To prick or not to prick? I made a roast duck with spiced honey glaze receipe and it didn't call for pricking the skin to help render fat. Skin turned out a bit soggy but lots of fat was rendered and the meat wasn't at all greasy. What do you guys do?

You're going to find a number of pricks in here
post #5961 of 7382
Quote:
Originally Posted by Rambo View Post

You're going to find a number of pricks in here

You talking about SF or your bunghole?
post #5962 of 7382
What happens to all the serviceware when a fine dining restaurant goes belly up? All the Christofle silver, the crystal, all the porcelain, the Staub stuff - do these ever go to public auction or do inside people scoop them up before anyone else finds out?
post #5963 of 7382
What happens to all the serviceware when a fine dining restaurant goes belly up? All the Christofle silver, the crystal, all the porcelain, the Staub stuff - do these ever go to public auction or do inside people scoop them up before anyone else finds out?
post #5964 of 7382
Think it usually gets auctioned to help pay off creditors. That or the staff steals it.
post #5965 of 7382
I'd imagine that the majority of places using Christofle silver and Staub are owned by hotels or restaurant groups, and when they close they probably wait for the next opening, likely in the same spot.
post #5966 of 7382
post #5967 of 7382
xposting from the "Things you don't get" thread:

When did "Cookie" become the singular form of "Cookies"?

I'm reading the instructions for a vintage Mirro "Cooky and Pastry Press" and the recipes always use "Cooky" as the singular form....things like "When making cookies, turn handle until each cooky is formed. Then lift press and cooky will cut off".

We don't say Pastrie...so why do we say Cookie?
post #5968 of 7382
Where's Fang when you need him?
post #5969 of 7382
Quote:
Originally Posted by impolyt_one View Post

What happens to all the serviceware when a fine dining restaurant goes belly up? All the Christofle silver, the crystal, all the porcelain, the Staub stuff - do these ever go to public auction or do inside people scoop them up before anyone else finds out?

I have a buddy who used to work for a company that would buy/acquire that stuff and then sell it to other restaurants.
post #5970 of 7382
Quote:
Originally Posted by otc View Post

xposting from the "Things you don't get" thread:
When did "Cookie" become the singular form of "Cookies"?
I'm reading the instructions for a vintage Mirro "Cooky and Pastry Press" and the recipes always use "Cooky" as the singular form....things like "When making cookies, turn handle until each cooky is formed.
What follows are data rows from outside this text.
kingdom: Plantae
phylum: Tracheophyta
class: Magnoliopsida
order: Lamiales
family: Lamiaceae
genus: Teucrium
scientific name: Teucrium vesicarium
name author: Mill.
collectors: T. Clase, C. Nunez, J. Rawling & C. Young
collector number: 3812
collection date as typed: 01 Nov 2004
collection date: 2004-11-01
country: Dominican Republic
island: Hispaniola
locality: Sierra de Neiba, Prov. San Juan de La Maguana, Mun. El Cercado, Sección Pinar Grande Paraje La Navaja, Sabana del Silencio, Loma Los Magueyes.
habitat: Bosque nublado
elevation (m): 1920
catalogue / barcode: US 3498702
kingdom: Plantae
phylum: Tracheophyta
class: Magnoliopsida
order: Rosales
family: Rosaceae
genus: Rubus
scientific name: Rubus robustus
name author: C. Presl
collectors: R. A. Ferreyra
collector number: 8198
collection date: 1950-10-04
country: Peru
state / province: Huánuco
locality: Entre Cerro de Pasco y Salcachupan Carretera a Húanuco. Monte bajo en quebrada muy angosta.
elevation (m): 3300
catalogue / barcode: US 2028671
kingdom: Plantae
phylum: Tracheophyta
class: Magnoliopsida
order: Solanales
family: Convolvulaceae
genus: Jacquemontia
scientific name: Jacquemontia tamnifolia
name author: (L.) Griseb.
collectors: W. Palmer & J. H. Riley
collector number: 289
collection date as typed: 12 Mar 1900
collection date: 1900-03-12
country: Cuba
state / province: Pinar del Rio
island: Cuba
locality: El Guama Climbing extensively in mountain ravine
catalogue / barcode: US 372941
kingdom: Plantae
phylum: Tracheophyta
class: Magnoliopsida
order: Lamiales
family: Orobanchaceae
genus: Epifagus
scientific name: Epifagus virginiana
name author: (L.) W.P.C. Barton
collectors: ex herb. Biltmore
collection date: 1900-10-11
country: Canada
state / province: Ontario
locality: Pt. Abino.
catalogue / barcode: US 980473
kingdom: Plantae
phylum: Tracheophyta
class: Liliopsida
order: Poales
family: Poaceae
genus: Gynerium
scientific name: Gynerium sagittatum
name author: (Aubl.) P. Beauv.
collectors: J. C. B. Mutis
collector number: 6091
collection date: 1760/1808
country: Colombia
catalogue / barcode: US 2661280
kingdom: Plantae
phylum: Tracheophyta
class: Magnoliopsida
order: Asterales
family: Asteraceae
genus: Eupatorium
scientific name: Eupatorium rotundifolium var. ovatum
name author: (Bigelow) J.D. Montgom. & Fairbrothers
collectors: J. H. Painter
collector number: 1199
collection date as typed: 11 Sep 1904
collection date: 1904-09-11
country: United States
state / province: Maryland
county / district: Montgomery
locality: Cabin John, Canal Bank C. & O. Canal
Then lift press and cooky will cut off".
We don't say Pastrie...so why do we say Cookie?
false analogy. from wiki (so much more convenient than the OED):
Quote:
Its American name derives from the Dutch word koekje or (informal) koekie which means little cake, and arrived in American English through the Dutch in North America.
According to the Scottish National Dictionary, its Scottish name derives from the diminutive form (+ suffix -ie) of the word cook, giving the Middle Scots cookie, cooky or cu(c)kie. It also gives an alternative etymology, from the Dutch word koekje, the diminutive of koek, a cake. There was much trade and cultural contact across the North Sea between the Low Countries and Scotland during the Middle Ages, which can also be seen in the history of curling and, perhaps, golf.

so the vintage mirro cooky press was actually a misspelling.